Working data:
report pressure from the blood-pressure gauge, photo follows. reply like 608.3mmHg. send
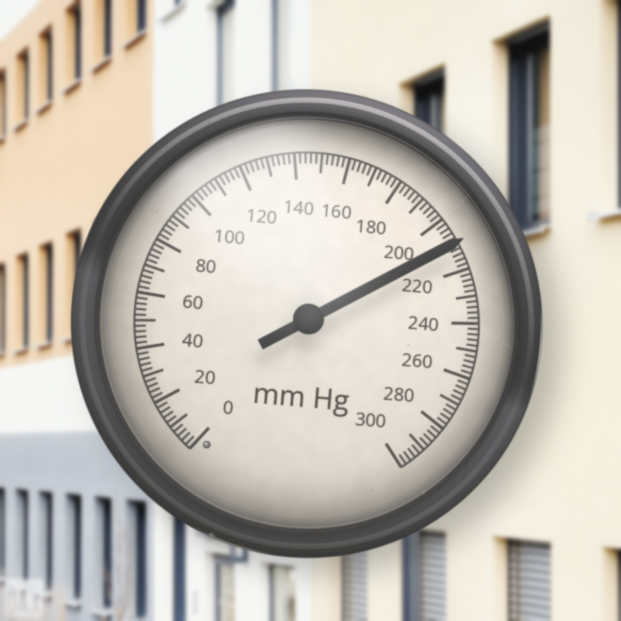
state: 210mmHg
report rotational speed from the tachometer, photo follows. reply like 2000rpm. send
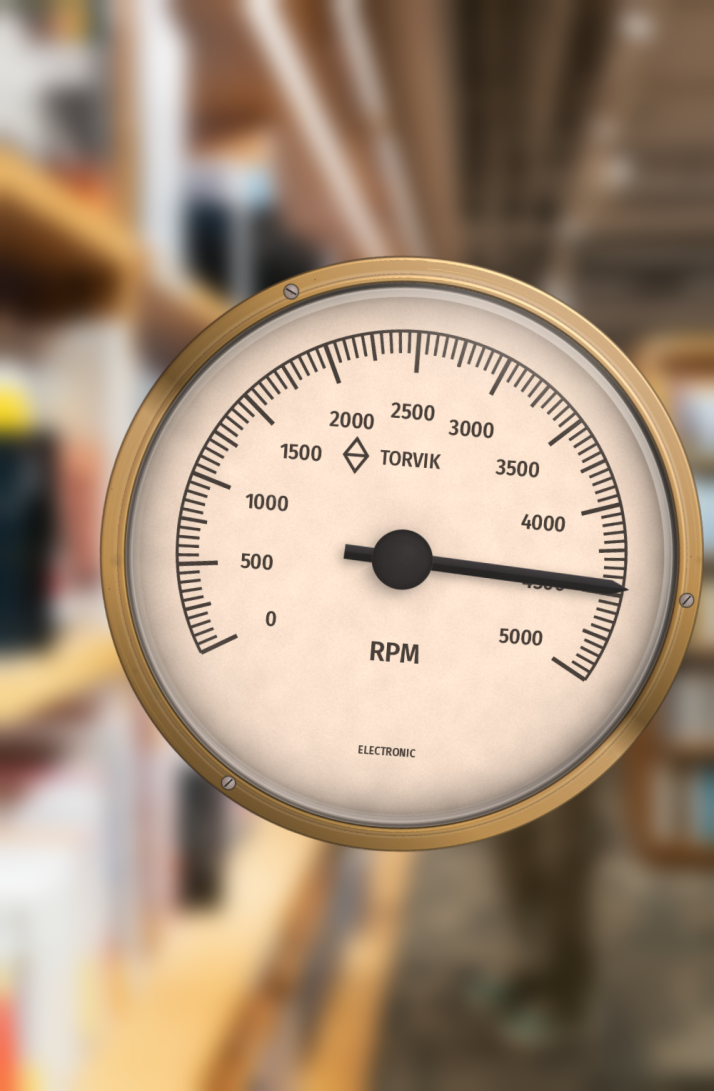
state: 4450rpm
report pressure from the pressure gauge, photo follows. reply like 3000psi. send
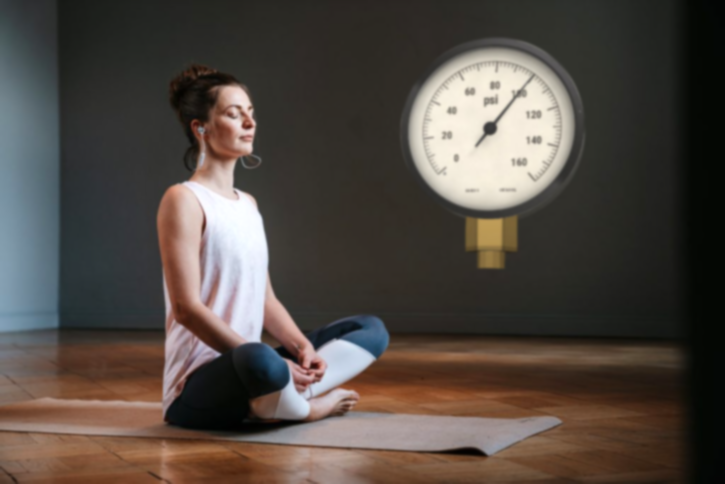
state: 100psi
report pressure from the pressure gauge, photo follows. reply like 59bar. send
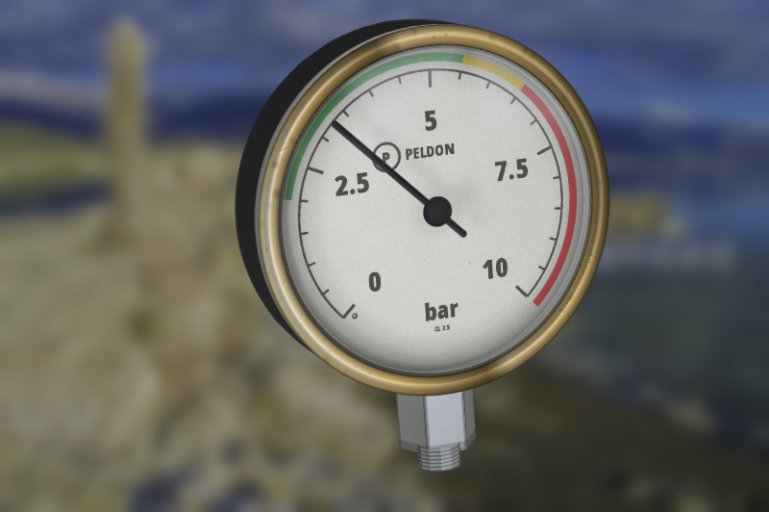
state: 3.25bar
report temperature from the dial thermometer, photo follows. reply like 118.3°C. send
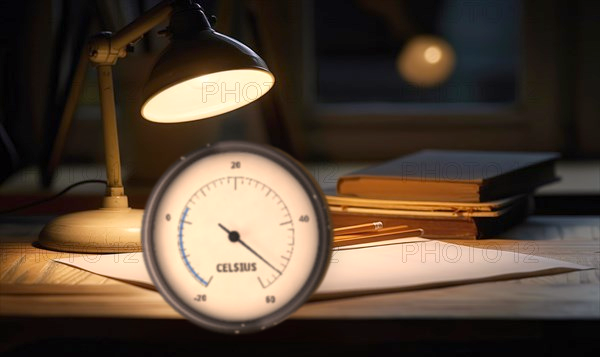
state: 54°C
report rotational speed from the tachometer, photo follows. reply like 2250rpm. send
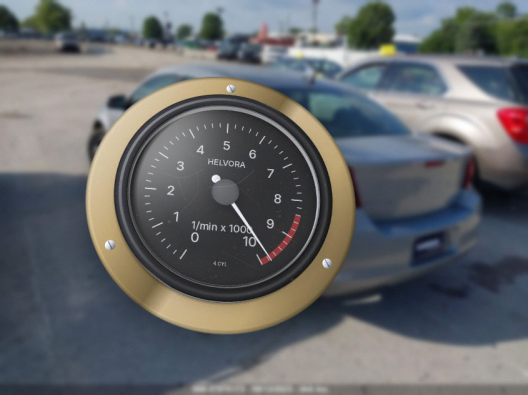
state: 9800rpm
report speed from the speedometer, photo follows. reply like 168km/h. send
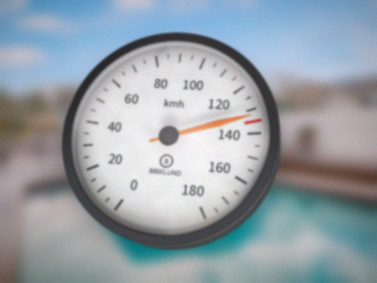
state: 132.5km/h
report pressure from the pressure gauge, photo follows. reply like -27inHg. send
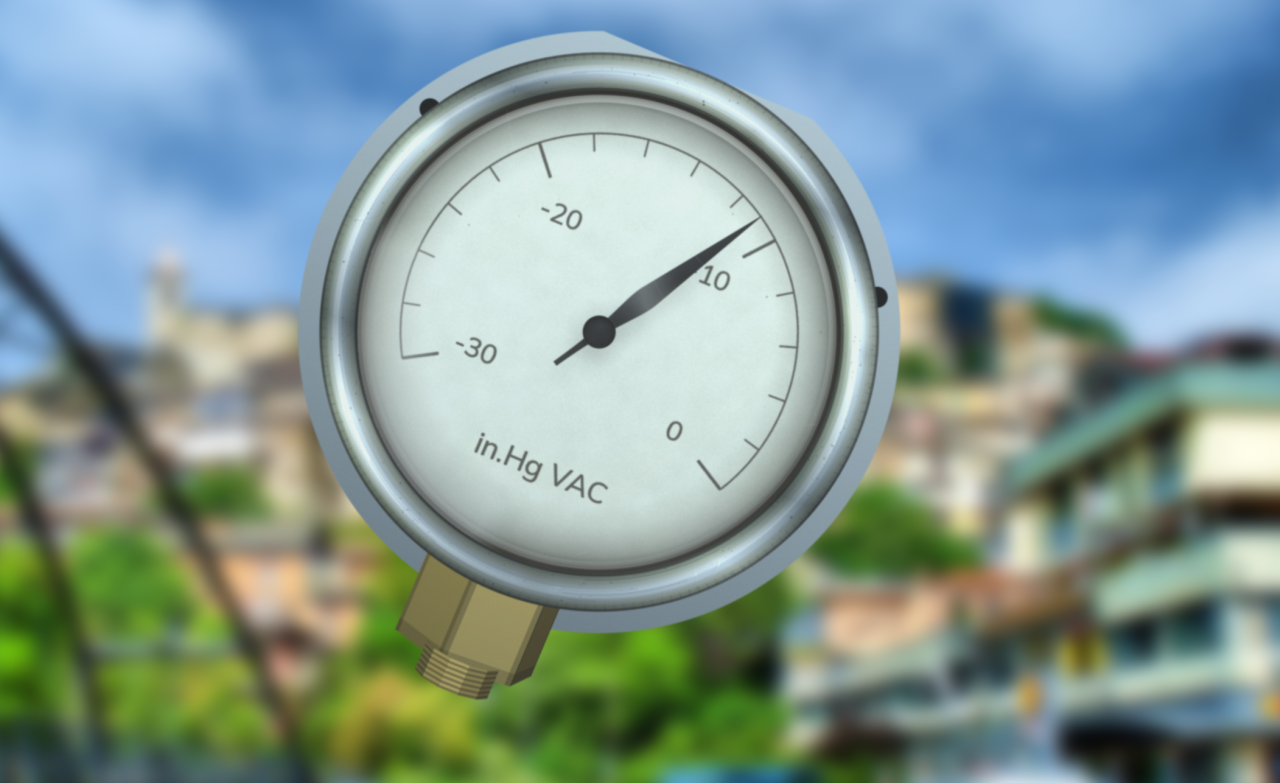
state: -11inHg
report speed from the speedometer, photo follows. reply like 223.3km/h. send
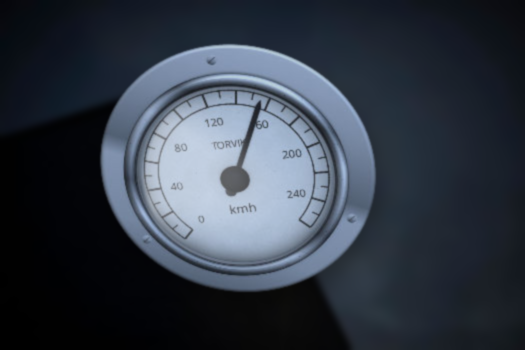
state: 155km/h
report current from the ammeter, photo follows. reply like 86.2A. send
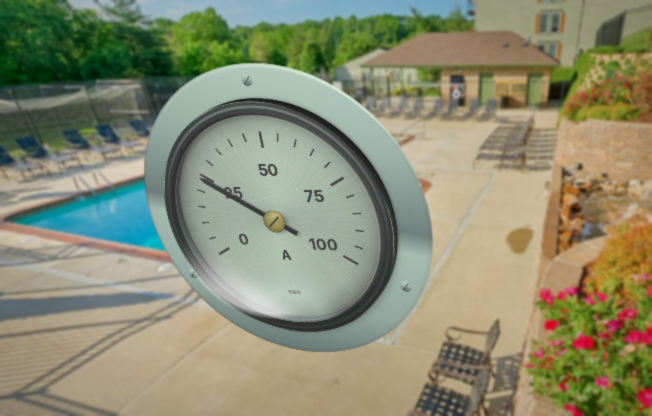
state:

Aim of the task: Express the lines above as a Markdown table with two columns: Row for the row number and Line for the text of each line. Skip blank lines, and leave the pictures out of the table.

Problem solution:
| Row | Line |
|---|---|
| 1 | report pressure from the blood-pressure gauge, photo follows. reply like 608.3mmHg. send |
| 2 | state: 210mmHg |
| 3 | report rotational speed from the tachometer, photo follows. reply like 2000rpm. send |
| 4 | state: 4450rpm |
| 5 | report pressure from the pressure gauge, photo follows. reply like 3000psi. send |
| 6 | state: 100psi |
| 7 | report pressure from the pressure gauge, photo follows. reply like 59bar. send |
| 8 | state: 3.25bar |
| 9 | report temperature from the dial thermometer, photo follows. reply like 118.3°C. send |
| 10 | state: 54°C |
| 11 | report rotational speed from the tachometer, photo follows. reply like 2250rpm. send |
| 12 | state: 9800rpm |
| 13 | report speed from the speedometer, photo follows. reply like 168km/h. send |
| 14 | state: 132.5km/h |
| 15 | report pressure from the pressure gauge, photo follows. reply like -27inHg. send |
| 16 | state: -11inHg |
| 17 | report speed from the speedometer, photo follows. reply like 223.3km/h. send |
| 18 | state: 155km/h |
| 19 | report current from the ammeter, photo follows. reply like 86.2A. send |
| 20 | state: |